The anticipation of finally meeting my online date of two months was dashed when he revealed that he was stuck in Malaysia and needed to borrow about USD 40,000 from me. At that point I was hit by the realisation of his real intention and the hard truth dawned that this might be a “romance scam”.
Suddenly, I heard a whisper saying “Wake up, Janice.” In a flash, my scattered thoughts clicked together as I remembered a conversation with a good friend who had been misled by a similar “wonderful and amazing” online relationship and had warned: Never give any money to the “special” person you have not met, no matter how well you think you know him. Instantly, I discarded any lingering hope that he was the “persona” he had charmed me into believing. The spell was broken.
Still, I felt sad and grieved for a few days. Then I collected my thoughts and decided to write an email telling him that he was a scammer, asking him to stop exploiting others. Although I never expected him to change his ways immediately or even at all, it came as an enormous shock when he replied with a cruel and degrading message that only served to confirm the ugly reality. Even though I stopped the relationship in time to prevent financial loss and further emotional abuse, I blamed myself for being so naïve as to be deceived into thinking that I could form a “real” relationship within such a short period of time.
However, talking things through with my close friends, I understood that I was the unsuspecting victim of an organised syndicate. They use manipulative grooming techniques to love-bomb their targets, which can be hard to resist, causing hurt and trauma to the lives of the vulnerable. From a different perspective, I was not being stupid, but rather strong enough to pluck up the courage to give relationship another chance. In such situations, one would be prepared to part with hard-earned money to help that special someone with a “problem” or to “invest in a business”. The syndicate was counting on this. After all, who wouldn’t be beguiled by a person who was so convincing?

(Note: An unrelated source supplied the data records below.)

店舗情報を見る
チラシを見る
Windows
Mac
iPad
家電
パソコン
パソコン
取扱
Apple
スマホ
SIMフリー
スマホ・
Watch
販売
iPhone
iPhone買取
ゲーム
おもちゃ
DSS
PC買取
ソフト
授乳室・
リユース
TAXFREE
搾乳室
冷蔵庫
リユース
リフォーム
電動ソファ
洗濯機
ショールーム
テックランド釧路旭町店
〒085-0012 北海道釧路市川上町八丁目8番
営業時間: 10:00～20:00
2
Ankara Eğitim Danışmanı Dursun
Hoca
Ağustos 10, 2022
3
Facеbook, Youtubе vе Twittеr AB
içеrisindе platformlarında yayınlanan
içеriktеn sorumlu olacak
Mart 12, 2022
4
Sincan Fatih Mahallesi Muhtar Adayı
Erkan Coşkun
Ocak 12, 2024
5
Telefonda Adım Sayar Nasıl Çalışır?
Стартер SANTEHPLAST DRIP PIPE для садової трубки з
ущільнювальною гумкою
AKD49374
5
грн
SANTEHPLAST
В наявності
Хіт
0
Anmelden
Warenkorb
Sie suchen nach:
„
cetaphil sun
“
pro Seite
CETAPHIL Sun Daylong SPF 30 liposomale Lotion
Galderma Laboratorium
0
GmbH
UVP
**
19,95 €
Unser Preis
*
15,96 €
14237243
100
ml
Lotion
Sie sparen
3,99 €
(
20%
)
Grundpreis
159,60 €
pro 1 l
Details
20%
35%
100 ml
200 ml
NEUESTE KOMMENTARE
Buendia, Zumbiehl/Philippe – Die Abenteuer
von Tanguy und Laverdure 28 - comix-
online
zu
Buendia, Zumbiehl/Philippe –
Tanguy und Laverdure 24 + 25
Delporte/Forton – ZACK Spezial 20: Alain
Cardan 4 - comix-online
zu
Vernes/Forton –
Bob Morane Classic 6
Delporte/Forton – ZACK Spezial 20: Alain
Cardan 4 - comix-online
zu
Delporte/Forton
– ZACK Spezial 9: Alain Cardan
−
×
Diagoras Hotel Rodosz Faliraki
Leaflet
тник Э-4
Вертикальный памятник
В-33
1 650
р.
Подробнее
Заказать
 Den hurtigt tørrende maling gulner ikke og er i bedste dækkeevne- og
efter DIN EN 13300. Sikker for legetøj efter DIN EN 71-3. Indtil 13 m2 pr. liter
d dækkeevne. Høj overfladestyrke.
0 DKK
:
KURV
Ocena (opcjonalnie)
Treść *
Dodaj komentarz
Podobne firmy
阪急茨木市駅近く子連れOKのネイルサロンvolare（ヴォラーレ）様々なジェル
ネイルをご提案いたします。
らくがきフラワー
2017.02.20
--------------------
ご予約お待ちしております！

But the lesson I can share from this is, beware. You never really know who you will encounter online, so it is vitally important to set clear boundaries to protect yourself and your resources. Instead of telling yourself that it is improbable to fall prey to scammers, always be skeptical of decisions made on a whim. These scammers have perfected the art and science of “taking the brain”, winning your trust and love. Further, the heart and mind can be fragile after such abuse. Turn to a close friend who can help you overcome the hurt inflicted.
I have come to embrace the truth that my self-worth is not determined solely by intimate love. Instead, I’ve learned to cling to the everlasting and unconditional love provided by our Lord and Saviour, Jesus Christ.
By the grace of God I have gone on to build more authentic and meaningful connections with friends at my workplace, home and communities by trusting in His love. I am surrounded by people who truly care and love me and my children. God’s grace is sufficient for me, for His power is made perfect in weakness (2 Cor 12: 9).
Janice Liow is an extrovert who is on a mission to strengthen communities at her workplace and personal life.